その為、法的には、退職の意思表示を会社にきちんと伝えれば、最短で2週間後に自動的に退職という扱いになる訳です。因みに、雇用側が「1カ月前までに申し出ること」をルールとして定めておくこと自体は法令違反ではありません。そういえば、僕の会社が取り扱う海外ブランドであるメーカーの社員も2週間で退職した人が、いたので間違いありません。

 

契約期間の定めがある場合は要注意

 パートやアルバイトなど雇用契約期間に定めがある場合は、注意が必要です。雇用契約期間が定められている場合は、会社と労働者がその期間はお互いに合意した労働条件で働く、働かせることを約束しているので、「やむを得ない事由」がなければ原則、雇用契約期間の途中で退職することはできない取り扱いになっています(民法628条)。つまり、雇用契約期間の定めがない正社員より厳しいルールになっているのです。

 

強引に辞めた場合の賠償請求について

 因みに、やむを得なく辞める場合、程度は明確にされていませんが、育児や介護といった家庭の事情や長時間残業やハラスメントなどの理由は勿論のこと、ある程度緩やかに判断されます。しかし、やむを得ない事由もなく、会社が合意してくれない場合に退職すると損害賠償を請求される可能性があるそうです・・・。たとえば、重要なプロジェクトの主要なメンバーになっている等の場合それにあたります。
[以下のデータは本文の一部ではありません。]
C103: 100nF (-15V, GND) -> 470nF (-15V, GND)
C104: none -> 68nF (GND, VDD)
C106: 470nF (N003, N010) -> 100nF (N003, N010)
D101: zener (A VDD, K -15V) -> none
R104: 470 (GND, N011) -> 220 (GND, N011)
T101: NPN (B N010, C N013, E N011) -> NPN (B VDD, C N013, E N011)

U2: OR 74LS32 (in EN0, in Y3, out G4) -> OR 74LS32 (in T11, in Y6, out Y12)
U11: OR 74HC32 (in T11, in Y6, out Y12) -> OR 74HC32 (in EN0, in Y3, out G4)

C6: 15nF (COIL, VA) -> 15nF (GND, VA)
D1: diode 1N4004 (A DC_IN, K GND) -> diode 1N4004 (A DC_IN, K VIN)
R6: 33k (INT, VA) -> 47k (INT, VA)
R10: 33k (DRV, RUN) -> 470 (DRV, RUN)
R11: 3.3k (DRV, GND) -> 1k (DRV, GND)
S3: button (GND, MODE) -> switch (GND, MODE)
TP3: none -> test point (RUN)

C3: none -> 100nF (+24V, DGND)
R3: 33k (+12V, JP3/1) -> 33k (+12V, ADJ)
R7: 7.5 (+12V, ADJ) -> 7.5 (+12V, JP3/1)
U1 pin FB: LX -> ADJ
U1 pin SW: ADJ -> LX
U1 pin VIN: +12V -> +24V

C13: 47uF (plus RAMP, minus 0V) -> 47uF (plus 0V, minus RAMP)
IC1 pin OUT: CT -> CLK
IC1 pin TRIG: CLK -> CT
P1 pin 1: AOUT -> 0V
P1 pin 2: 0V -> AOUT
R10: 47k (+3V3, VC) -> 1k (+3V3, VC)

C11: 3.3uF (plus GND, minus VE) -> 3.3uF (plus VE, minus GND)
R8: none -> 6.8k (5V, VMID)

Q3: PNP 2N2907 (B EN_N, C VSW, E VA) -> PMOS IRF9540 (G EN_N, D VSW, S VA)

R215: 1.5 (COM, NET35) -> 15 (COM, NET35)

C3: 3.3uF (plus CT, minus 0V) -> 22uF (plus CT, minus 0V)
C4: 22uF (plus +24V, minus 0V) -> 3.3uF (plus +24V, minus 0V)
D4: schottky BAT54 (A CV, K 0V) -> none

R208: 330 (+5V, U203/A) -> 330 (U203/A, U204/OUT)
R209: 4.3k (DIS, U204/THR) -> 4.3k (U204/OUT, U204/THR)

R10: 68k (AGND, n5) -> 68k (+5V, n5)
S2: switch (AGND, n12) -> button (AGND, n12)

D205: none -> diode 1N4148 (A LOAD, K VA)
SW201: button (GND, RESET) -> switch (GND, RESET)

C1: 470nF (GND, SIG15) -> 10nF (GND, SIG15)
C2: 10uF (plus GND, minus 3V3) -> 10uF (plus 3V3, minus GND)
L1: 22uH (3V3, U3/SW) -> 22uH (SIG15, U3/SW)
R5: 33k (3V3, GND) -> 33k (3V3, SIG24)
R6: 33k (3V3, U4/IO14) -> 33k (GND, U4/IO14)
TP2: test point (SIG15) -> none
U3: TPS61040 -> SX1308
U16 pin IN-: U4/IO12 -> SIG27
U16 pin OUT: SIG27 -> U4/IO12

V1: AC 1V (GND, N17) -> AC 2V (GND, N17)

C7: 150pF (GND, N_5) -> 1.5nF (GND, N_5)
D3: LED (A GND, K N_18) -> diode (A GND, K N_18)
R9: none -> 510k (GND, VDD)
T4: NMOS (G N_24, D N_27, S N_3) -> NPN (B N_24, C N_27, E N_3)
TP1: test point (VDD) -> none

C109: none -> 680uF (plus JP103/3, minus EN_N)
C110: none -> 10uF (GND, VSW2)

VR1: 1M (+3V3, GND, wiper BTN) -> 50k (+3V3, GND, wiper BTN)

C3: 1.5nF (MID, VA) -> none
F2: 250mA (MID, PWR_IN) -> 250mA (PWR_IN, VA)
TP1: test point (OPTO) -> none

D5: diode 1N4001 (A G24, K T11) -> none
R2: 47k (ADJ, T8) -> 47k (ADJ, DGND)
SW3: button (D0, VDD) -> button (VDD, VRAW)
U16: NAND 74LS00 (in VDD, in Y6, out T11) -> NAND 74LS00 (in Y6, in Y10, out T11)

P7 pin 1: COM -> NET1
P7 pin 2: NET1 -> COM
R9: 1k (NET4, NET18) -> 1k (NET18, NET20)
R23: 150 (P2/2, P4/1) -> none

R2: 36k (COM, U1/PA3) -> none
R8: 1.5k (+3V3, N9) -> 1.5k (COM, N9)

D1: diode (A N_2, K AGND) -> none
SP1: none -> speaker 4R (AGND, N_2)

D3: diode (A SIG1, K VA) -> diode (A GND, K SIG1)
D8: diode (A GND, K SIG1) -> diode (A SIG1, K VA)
但し、労基法137条では、「契約期間の定めがある場合でも契約期間の初日から1年経てば、労働者は自分の意思で自由に退職することができる」と定めている為、雇用契約期間の定めがある場合でも1年過ぎれば、自由に退職できることになるのです。

 

退職願と退職届の違いを理解する

 労働者が退職の意思表示をする際、一般的には「退職願」と「退職届」があります。漢字が1文字違うだけですが、その意味合いは異なると考えられています。「退職願」は、あくまでも労働者が退職を希望する旨を願い出る書類になるので、会社の人事権がある上司の承認があってはじめて退職という事になります。つまり、合意解約の申し入れの書類という事です。その為、「退職願」を提出した後も、会社が承認するまでの間は原則として撤回できることになります。

一方、「退職届」は、労働者からの一方的な退職の申し入れの書類になるので、会社の承認を必要としません。つまり、退職届を人事権のある上司に提出した段階で効力が生じる事になるのです。その為、提出後は自分の中で心変わりしても原則撤回もできないという事になります。したがって、退職願を出してもなかなか辞めさせてくれないといった場合は、書式を退職届に替え、退職の意思が固いことを伝える方法もあります。

 

承認の無い退職は損害賠償を請求されるのか

 いわゆるブラック企業といわれる会社では、就業規則や雇用契約書で、仮に「会社の承認を受けずに退職した場合は損害賠償を請求する」といった定めが有ったとしても、前述の通り、雇用契約期間の途中でプロジェクトの主要なメンバーだったようなケースでなければ、損害賠償請求が有効になることは無いでしょう。そもそも、憲法では、職業選択の自由が保障されており、労基法16条でも労働者が退職するにあたって、違約金や損害賠償を請求することを契約とするのを禁止しています。その為、そのような規定が雇用契約書や就業規則に存在した場合でも、無効と判断されるので、問題ありません。

 

最後に

 上記のように法律をきちんと理解してさえいれば退職はいつでもできます。あと、冒頭に上げた退職代行については、本人が会社と直接やり取りせず、また会社に行かなくても退職できるのは、確かに本人にとっては、便利なサービスかも知れません。しかしながら、会社と直接話さずに辞めるだけに円満退職とは、正直なり難いような気もしますし、何よりコストが掛かりますしね・・・。いずれにしても、退職する時は「立つ鳥跡を濁さず」です。法律をきちんと理解し、残されたスタッフに迷惑がかからないように退職するのがベストだと思います。